Frequent fliers: get ready for a long summer. The Transportation Security Administration (TSA) has told the public that it will be unable to cope with increasing passenger traffic at America’s airports, leading to security lines that CNN and travelers alike have called, “insane.” For example, travelers at O’Hare International Airport have been told to arrive three hours before their flights. The TSA blames Congress for not increasing its budget fast enough to hire new officers. TSA critics claim the TSA is grossly inefficient, virtually ineffective, and, instead of streamlining its operations, has chosen to sabotage the public to dislodge more Congressional funding.
But not every airport in Missouri need fear the meltdown (or tantrum) of the TSA. One lucky airport is Kansas City International (MCI), which contracts security out to the private sector and does not use the TSA. MCI is one of a handful of major airports across the United States (including San Francisco) that participate in the Screening Partnership Program (SPP). In this program, the TSA sets standards for airport security, but the airport itself is allowed to contract service out to qualified vendors. Using contractors for screening is mainly touted as a money-saving measure, but it also allows an airport to essentially fire its security team if it isn’t performing. Compare that with the normal operating procedure: no matter how bad things get at Saint Louis-Lambert International Airport (STL) or Chicago O’Hare (ORD), the TSA cannot and will not be fired.
The map below shows airports that are participating in the SPP program.

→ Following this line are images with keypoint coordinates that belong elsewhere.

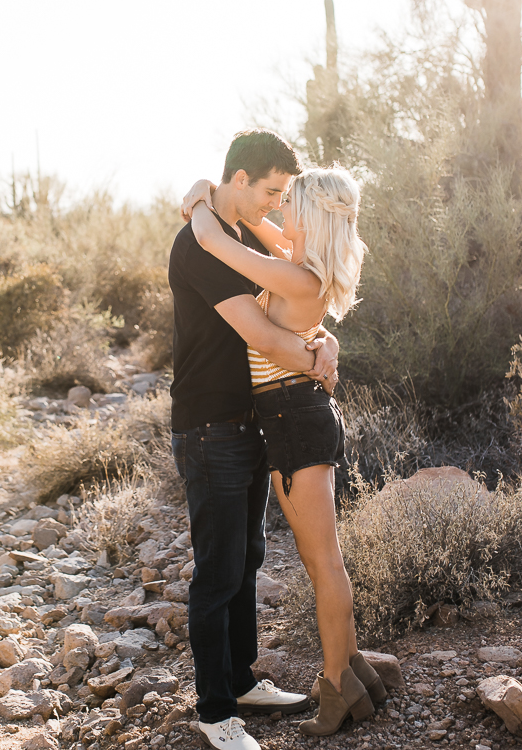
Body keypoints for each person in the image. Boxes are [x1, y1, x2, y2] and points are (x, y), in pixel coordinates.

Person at [180, 162, 386, 737]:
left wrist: (197, 200)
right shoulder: (300, 262)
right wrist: (208, 189)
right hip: (293, 417)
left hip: (292, 418)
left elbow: (210, 240)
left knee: (324, 563)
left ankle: (337, 684)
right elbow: (251, 229)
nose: (278, 209)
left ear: (311, 213)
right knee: (326, 561)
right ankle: (354, 672)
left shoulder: (298, 277)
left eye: (288, 201)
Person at [168, 130, 341, 750]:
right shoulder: (200, 246)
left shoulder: (236, 232)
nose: (276, 203)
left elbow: (299, 284)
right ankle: (216, 714)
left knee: (247, 563)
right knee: (217, 573)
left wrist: (325, 341)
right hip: (210, 425)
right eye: (271, 191)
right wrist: (316, 359)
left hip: (247, 421)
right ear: (240, 180)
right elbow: (261, 336)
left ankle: (239, 682)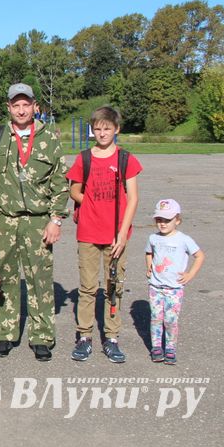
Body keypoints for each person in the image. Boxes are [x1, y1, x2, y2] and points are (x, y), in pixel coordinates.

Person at [0, 83, 68, 362]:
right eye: (16, 105)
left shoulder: (49, 138)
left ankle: (41, 337)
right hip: (4, 218)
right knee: (2, 277)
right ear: (9, 107)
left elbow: (61, 182)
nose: (22, 110)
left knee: (40, 280)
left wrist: (56, 220)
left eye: (26, 104)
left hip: (38, 221)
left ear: (35, 106)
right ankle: (4, 332)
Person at [67, 106, 142, 364]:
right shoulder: (84, 158)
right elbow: (74, 190)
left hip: (115, 235)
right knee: (88, 288)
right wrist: (90, 204)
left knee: (114, 287)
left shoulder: (125, 159)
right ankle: (84, 336)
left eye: (107, 128)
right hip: (88, 232)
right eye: (97, 128)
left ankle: (111, 337)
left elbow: (133, 198)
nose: (102, 133)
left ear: (116, 129)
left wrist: (122, 234)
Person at [145, 199, 205, 365]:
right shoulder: (153, 238)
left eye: (167, 220)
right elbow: (149, 252)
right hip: (155, 286)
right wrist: (149, 267)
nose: (162, 223)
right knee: (156, 318)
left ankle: (170, 348)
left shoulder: (184, 239)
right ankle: (156, 347)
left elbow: (199, 256)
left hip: (174, 288)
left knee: (170, 320)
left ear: (177, 220)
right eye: (159, 219)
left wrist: (190, 274)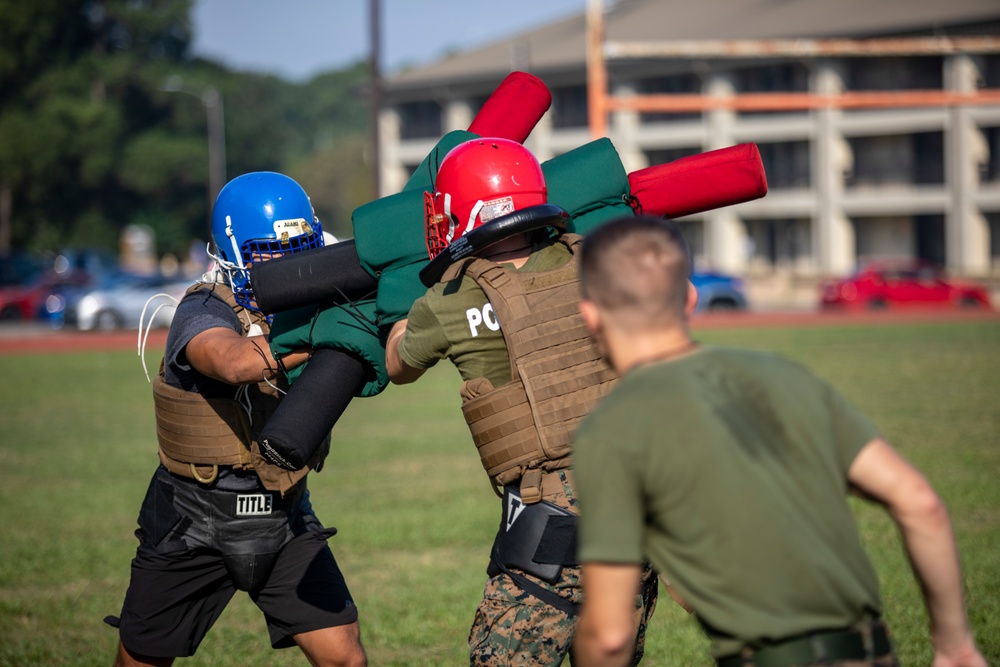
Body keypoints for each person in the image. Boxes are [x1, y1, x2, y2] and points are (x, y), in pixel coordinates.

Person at [570, 215, 987, 667]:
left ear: (589, 314)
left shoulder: (611, 428)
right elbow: (919, 501)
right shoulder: (784, 375)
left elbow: (611, 636)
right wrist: (955, 646)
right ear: (689, 299)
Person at [384, 138, 658, 666]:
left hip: (555, 527)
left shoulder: (448, 299)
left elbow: (399, 366)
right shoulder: (600, 261)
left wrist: (401, 313)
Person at [107, 172, 367, 667]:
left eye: (305, 247)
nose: (293, 263)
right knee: (140, 660)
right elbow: (234, 362)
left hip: (282, 510)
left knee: (344, 656)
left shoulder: (308, 304)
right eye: (273, 250)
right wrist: (325, 331)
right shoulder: (204, 306)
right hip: (193, 516)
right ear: (236, 252)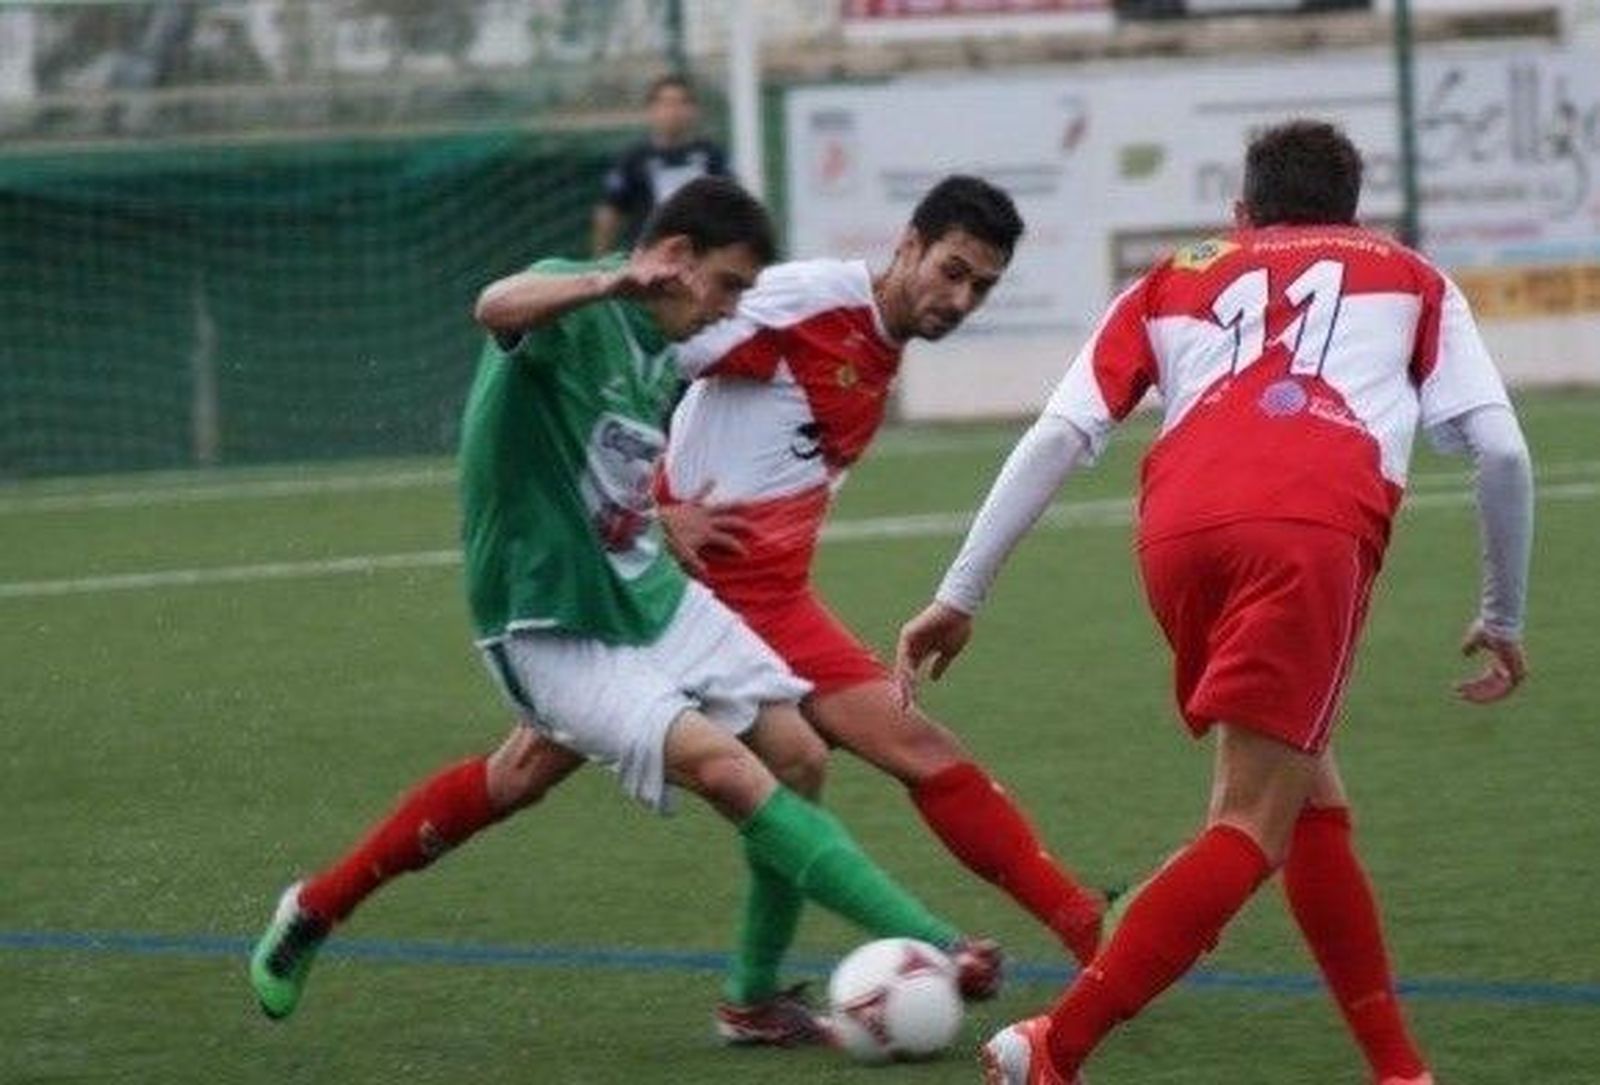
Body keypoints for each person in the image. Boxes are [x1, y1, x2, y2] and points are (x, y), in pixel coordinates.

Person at [248, 177, 996, 1031]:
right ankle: (933, 942)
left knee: (795, 753)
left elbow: (601, 466)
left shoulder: (661, 346)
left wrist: (655, 512)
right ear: (673, 260)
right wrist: (605, 282)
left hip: (644, 589)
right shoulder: (580, 306)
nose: (732, 311)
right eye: (727, 287)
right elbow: (495, 304)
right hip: (549, 623)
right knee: (725, 767)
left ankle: (750, 999)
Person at [894, 121, 1534, 1085]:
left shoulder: (1168, 276)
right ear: (1351, 212)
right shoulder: (1408, 276)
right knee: (1249, 821)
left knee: (1309, 793)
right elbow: (1503, 451)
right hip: (1306, 530)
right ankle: (1053, 1047)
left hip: (1177, 536)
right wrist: (1504, 611)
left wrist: (959, 593)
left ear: (1243, 213)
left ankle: (1399, 1069)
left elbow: (1059, 434)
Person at [656, 174, 1108, 1044]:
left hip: (778, 604)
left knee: (919, 752)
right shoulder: (807, 301)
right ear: (906, 244)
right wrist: (647, 505)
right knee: (527, 774)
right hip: (696, 599)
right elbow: (639, 354)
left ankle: (1090, 931)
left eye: (981, 286)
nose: (960, 297)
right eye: (950, 269)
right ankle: (942, 947)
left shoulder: (880, 345)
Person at [591, 73, 730, 258]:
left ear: (694, 110)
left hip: (701, 259)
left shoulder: (712, 155)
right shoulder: (633, 158)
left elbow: (730, 207)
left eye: (682, 103)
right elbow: (610, 210)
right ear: (651, 109)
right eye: (666, 103)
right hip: (648, 262)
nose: (674, 111)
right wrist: (600, 259)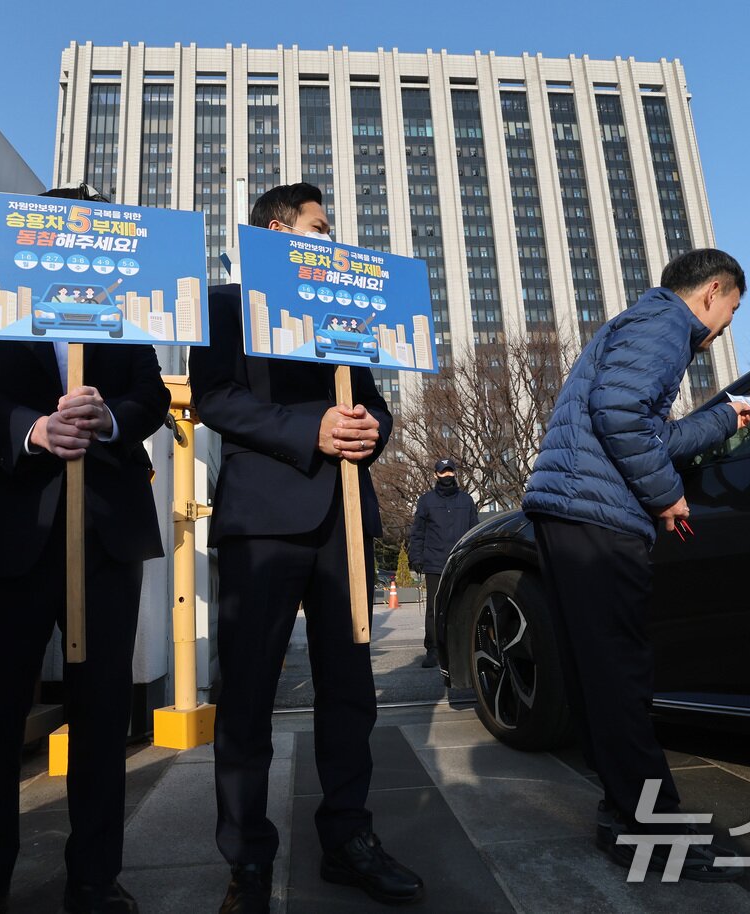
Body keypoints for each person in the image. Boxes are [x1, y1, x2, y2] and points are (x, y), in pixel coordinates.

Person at [190, 182, 424, 913]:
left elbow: (372, 402)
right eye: (319, 227)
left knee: (349, 691)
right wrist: (309, 429)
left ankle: (349, 837)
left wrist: (371, 429)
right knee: (248, 695)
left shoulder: (348, 312)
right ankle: (247, 860)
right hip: (263, 522)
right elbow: (214, 397)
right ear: (275, 229)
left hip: (345, 520)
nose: (330, 238)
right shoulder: (224, 304)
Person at [521, 248, 750, 882]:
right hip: (597, 519)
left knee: (599, 675)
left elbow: (645, 430)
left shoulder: (644, 324)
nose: (725, 327)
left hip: (574, 512)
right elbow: (621, 413)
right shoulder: (665, 323)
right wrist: (665, 495)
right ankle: (653, 831)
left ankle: (624, 817)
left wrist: (725, 417)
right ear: (712, 291)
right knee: (620, 675)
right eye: (732, 311)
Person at [0, 190, 171, 914]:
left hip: (107, 533)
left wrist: (111, 417)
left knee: (102, 714)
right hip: (14, 534)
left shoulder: (123, 312)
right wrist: (32, 430)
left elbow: (152, 393)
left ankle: (93, 879)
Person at [407, 457, 478, 668]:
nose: (447, 475)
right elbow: (417, 532)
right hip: (434, 562)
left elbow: (474, 531)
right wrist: (416, 557)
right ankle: (433, 649)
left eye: (450, 471)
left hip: (460, 561)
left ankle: (462, 648)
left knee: (463, 605)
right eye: (443, 472)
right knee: (434, 608)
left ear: (455, 473)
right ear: (436, 475)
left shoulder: (466, 500)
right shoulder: (426, 501)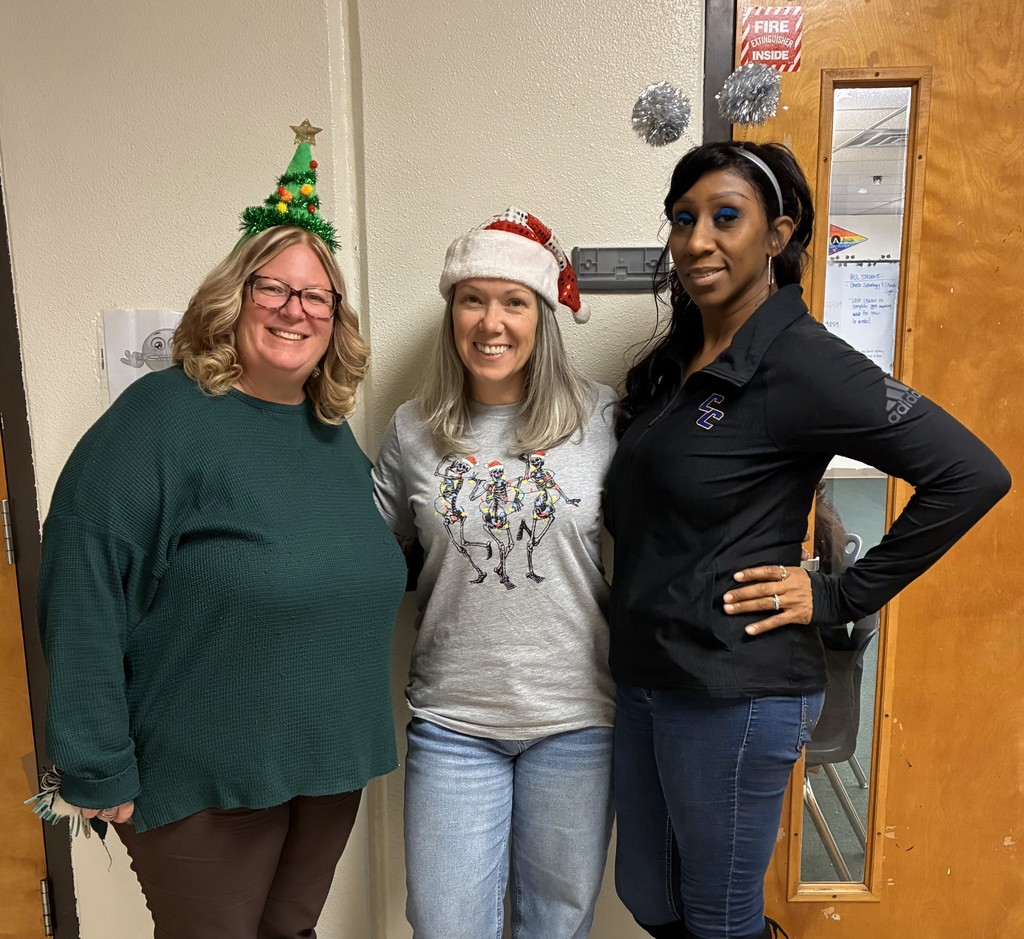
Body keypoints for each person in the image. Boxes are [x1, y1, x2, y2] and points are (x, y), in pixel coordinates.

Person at [603, 140, 1010, 939]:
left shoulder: (803, 360)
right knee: (651, 900)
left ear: (778, 234)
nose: (696, 240)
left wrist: (836, 595)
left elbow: (971, 474)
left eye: (726, 217)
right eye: (683, 219)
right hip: (650, 675)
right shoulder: (683, 360)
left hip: (734, 686)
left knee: (719, 921)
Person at [34, 128, 406, 939]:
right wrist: (92, 760)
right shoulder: (161, 419)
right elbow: (84, 574)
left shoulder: (327, 428)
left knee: (290, 933)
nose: (295, 309)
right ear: (231, 297)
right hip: (206, 769)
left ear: (335, 319)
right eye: (274, 287)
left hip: (325, 762)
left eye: (317, 296)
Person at [372, 207, 617, 939]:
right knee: (445, 926)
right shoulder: (413, 430)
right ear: (452, 314)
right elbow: (360, 558)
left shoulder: (602, 418)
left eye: (513, 301)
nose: (491, 322)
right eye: (472, 299)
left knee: (557, 925)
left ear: (542, 315)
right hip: (454, 722)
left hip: (576, 720)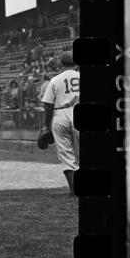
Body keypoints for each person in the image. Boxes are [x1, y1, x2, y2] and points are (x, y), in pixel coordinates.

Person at [41, 50, 80, 195]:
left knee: (65, 153)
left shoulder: (55, 80)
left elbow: (48, 105)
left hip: (61, 113)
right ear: (75, 63)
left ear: (61, 63)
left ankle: (73, 189)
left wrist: (46, 125)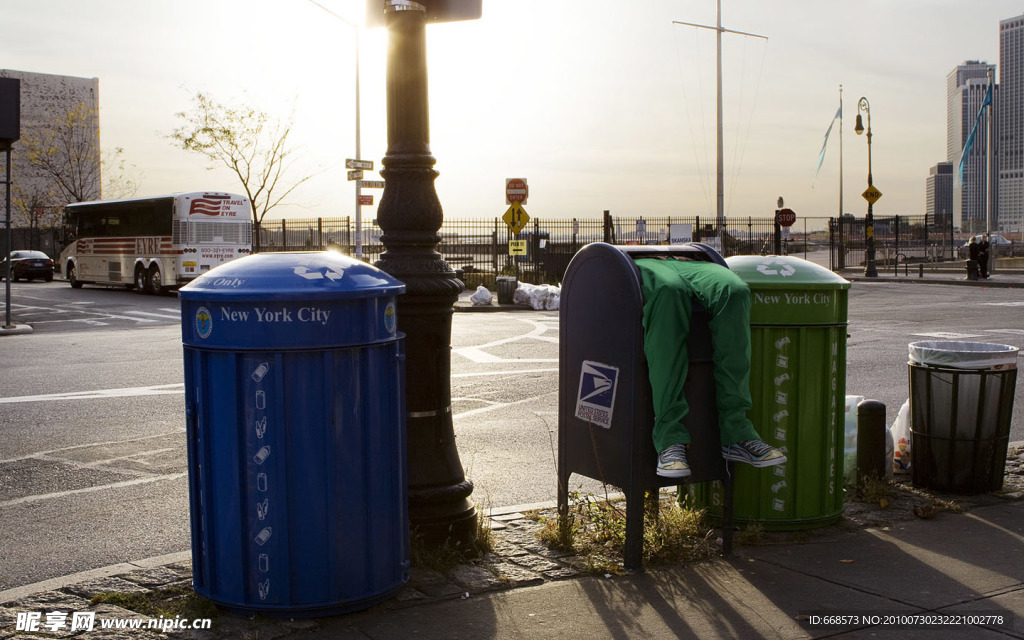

So why haven’t more airports in Missouri and nationwide opted out of the TSA? In fact, many of them have tried, including Springfield-Branson Airport (SGF) in Southwest Missouri. Unfortunately, for many airports the TSA has held up the application process to join the SPP. TSA officials have argued to Congress that actual TSA officers are better and more efficient than private screeners, justifying their foot-dragging on the SPP program. It seems unlikely that such a claim will survive the summer, and large airports across the country are already telling the TSA that enough is enough.
One of the greatest benefits any airport can provide to the flying public is reliably short security lines. But aside from MCI, commercial airports in Missouri don’t currently have any control over this amenity. TSA’s current failings might finally create an impetus to reform airport security and expand the SPP program, and airports like SGF and STL should take advantage.